# Dogs chewing everything



## cut'em (Oct 23, 2004)

I've got two new dogs that have free roam of the house when we're at work The problem I'm having is that lately they've been chewing every piece of wood trim they can get their teeth into! They've even chewed my coffee table. what can I do short of putting them in a kennel or keeping them outside as I strongly believe and accept them as part of the family. And will not confine them. One Is a mixed breed 1 1/4 yrs. old from the pet rescue and the other is a pure breed chessie almost a year old We've had both since pups and have to stop them before they eat us out of house and home!!! There must be a spray of some sorts to put on my baseboard to deter them. :huh:


----------



## stevepike (Sep 14, 2002)

Even though you said you don't want to do it, for the dogs safety I would still recommend the kennel. Even if you did spray every bit of wood in the house, they could rip up the couches, eat kids toys, etc. Still a lot of trouble they can get into.


----------



## Dick Monson (Aug 12, 2002)

They sound bored. Exercise cures lots of problems.


----------



## gonehuntin' (Jul 27, 2006)

Kennel them. You'll never stop them anyother way with no one home.


----------



## ryanps18 (Jun 23, 2006)

You could either kennel them or plan on weekly trips to home depot for more trim and to the vet for the trim that will get stuck in thier throats.

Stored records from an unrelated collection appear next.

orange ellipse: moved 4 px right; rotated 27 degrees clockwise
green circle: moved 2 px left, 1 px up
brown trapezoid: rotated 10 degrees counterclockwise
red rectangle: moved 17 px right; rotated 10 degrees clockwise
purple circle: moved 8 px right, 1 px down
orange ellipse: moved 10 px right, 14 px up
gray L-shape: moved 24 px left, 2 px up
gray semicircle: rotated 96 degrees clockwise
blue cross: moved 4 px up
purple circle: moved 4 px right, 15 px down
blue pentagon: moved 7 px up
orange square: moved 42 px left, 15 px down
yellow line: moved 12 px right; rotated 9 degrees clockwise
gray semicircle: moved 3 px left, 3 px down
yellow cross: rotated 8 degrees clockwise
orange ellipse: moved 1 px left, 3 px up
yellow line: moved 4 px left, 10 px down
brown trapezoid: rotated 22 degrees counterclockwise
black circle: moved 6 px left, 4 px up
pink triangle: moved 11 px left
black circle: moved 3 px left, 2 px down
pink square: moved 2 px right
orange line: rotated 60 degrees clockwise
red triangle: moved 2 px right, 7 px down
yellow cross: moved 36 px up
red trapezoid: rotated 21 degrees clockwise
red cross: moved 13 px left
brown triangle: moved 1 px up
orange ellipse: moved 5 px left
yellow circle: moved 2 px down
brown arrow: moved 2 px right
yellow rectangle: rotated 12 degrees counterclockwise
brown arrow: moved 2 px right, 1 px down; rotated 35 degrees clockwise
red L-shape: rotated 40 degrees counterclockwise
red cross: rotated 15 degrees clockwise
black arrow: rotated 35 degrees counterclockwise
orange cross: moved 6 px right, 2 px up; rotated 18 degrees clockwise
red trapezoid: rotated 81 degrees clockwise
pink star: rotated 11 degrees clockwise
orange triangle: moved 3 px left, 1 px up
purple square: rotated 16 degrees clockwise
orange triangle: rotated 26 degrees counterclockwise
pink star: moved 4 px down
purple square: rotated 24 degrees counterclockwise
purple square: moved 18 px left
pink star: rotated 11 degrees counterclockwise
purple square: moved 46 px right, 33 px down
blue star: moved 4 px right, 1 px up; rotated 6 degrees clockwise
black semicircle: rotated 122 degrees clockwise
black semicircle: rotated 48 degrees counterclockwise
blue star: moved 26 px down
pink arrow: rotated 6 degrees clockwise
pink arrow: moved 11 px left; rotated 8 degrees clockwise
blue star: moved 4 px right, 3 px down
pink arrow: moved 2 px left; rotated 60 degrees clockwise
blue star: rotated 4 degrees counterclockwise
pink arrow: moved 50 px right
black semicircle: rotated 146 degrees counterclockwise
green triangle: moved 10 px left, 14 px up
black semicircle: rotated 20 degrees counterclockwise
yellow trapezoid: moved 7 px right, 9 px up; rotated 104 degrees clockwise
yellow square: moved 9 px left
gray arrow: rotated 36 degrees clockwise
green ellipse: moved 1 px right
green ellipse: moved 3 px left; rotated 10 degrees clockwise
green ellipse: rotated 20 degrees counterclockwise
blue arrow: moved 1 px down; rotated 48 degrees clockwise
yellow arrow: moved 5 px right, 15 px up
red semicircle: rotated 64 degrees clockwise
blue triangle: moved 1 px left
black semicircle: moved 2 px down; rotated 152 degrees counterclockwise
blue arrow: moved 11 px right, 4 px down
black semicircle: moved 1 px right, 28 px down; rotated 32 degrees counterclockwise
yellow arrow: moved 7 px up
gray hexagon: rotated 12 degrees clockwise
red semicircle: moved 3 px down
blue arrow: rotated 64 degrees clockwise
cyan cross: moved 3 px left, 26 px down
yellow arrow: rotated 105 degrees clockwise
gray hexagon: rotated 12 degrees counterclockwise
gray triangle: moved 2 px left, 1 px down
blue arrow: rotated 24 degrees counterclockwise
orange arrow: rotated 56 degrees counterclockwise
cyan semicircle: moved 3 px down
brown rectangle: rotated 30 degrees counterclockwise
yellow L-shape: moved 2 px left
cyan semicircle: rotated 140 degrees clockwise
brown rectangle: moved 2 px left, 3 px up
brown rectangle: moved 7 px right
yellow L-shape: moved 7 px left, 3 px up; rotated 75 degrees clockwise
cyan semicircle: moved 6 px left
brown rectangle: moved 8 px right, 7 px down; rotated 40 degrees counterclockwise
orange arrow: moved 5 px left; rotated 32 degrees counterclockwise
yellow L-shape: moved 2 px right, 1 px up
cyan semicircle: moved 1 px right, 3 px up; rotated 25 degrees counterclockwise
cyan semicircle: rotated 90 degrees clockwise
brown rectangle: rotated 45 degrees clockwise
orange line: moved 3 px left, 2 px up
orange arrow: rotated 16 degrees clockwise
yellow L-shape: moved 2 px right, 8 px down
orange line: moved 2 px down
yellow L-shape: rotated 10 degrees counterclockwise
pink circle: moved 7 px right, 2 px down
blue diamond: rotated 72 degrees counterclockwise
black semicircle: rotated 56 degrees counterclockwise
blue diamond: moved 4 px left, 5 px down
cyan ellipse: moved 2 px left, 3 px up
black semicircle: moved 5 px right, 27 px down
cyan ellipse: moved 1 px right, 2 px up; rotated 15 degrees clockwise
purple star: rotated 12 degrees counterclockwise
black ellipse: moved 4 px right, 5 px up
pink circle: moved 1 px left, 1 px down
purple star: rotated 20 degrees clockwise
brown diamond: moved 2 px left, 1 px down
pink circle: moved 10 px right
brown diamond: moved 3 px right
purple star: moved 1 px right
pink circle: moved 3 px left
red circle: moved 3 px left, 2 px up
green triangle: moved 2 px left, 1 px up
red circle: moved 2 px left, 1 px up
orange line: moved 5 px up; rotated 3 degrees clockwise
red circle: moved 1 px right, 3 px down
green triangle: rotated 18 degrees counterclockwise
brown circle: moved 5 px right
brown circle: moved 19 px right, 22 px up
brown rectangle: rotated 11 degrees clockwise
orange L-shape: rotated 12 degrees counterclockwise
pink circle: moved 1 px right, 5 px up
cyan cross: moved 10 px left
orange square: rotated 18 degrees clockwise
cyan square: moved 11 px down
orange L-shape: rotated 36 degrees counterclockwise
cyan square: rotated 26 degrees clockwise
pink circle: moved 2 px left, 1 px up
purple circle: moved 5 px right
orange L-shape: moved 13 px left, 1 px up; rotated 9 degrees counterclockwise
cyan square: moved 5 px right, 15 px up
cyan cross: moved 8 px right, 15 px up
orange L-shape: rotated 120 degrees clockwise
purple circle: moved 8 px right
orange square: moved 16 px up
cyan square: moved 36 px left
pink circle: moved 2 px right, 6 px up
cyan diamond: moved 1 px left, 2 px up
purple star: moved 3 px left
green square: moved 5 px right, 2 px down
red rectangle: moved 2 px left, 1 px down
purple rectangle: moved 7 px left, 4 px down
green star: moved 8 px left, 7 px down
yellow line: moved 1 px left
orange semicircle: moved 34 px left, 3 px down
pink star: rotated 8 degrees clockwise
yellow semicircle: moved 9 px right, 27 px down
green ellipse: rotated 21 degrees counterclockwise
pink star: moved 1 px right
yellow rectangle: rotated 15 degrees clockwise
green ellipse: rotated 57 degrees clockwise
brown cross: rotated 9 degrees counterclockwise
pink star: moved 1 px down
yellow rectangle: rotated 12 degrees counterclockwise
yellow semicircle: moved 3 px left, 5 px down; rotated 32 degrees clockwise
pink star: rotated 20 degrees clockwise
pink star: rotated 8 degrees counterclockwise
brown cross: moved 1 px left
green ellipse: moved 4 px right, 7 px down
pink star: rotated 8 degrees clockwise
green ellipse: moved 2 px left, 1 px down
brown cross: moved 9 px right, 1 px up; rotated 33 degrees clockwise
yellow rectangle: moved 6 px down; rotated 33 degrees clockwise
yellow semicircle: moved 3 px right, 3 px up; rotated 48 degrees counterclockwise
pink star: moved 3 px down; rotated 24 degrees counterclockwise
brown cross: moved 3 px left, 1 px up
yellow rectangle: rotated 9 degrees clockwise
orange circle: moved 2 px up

I think dogs that are in thier kennel will just sleep most of the time so don't feel bad for them. When you get home run the snot out of them, feed them and you will have some happy pups!


----------



## Bobm (Aug 26, 2003)

exercise them and crate them and never allow them to run around your house unsupervised until you teach them right from wrong. Otherwise they will end up developing unbearable habits that will land them in the local pound.

Its like being a parent you aren't their friend you are their mentor.


----------



## griffman (Jan 17, 2004)

Don't feel bad about confining your pet. You only have two options....Confinement or Supervision. Obviously, supervision is not always possible. When needed, confinement is absolutely appropriate.

If allowed to, dogs will get into all kinds of trouble. Not only will they destroy your home, they may injure or kill themselves. They can also do major damage to homes, such as electrical fires etc.....

You confine a dog for it's safety, NOT for punishment. All dogs are "den" animals instinctivly. They actually like smaller, confined areas....they feel safe and secure.

Make the crate a pleasure space. NOT for punishment. Put treats in there, leave the dog open, let the dog find the "surprises" in the crate. Before long, the dog will be hanging out in the crate on it's own.

Remember....it's for the dogs safety, letting the dog roam freely unsupervised is not safe.

I struggled with confinement too before I fully understood it's importance. It doesn't seem like a "nice" thing to do to our pets, but they don't look at it that way. What we think is mean is fine with them. People don't take to dens the way dogs do. Your dog will accept the crate and learn to love it. Most importantly......your dog will be safe.

As far as a spray.....there is a product called "bitter apple". It works well. But there again, you need to be supervising the dog, detering it with the bitter apple and replacing the wood trim with appropriate chew items such as nylabones.


----------



## yellar (Nov 26, 2004)

In one of my hunting dog books, the guy rubs tabasco sauce on the things the dog is chewing on, never tried it though. Just got a new yellow lab and he's a chewer, but when unsupervised always in his kennel crate. If he starts chewing on something I tell him no and give him his bone or chew toy. Haven't lost any of our belongings yet to this dog. The crate worked on our black lab and it is her domain. Never lost any belongings to her either.


----------



## cut'em (Oct 23, 2004)

I've always had dogs that had their run of the house. Sure I lost a shoe or two but they always grew out of it and could be trusted to spend their days inside. My dogs are exercised everyday weather permitting. I tried the hot sauce and watched my dog lick it off like it was a treat and as far as bitter apple goes they race to the apple tree to fight over the sour green apples that drop. I'm not sure which dogs is the chewer as i've never seen it done. But my Chessie will not let the other dog have any play toys she owns them all! Maybe the other dog realized she can chew on the wall and my chesapeake can't take it away.


----------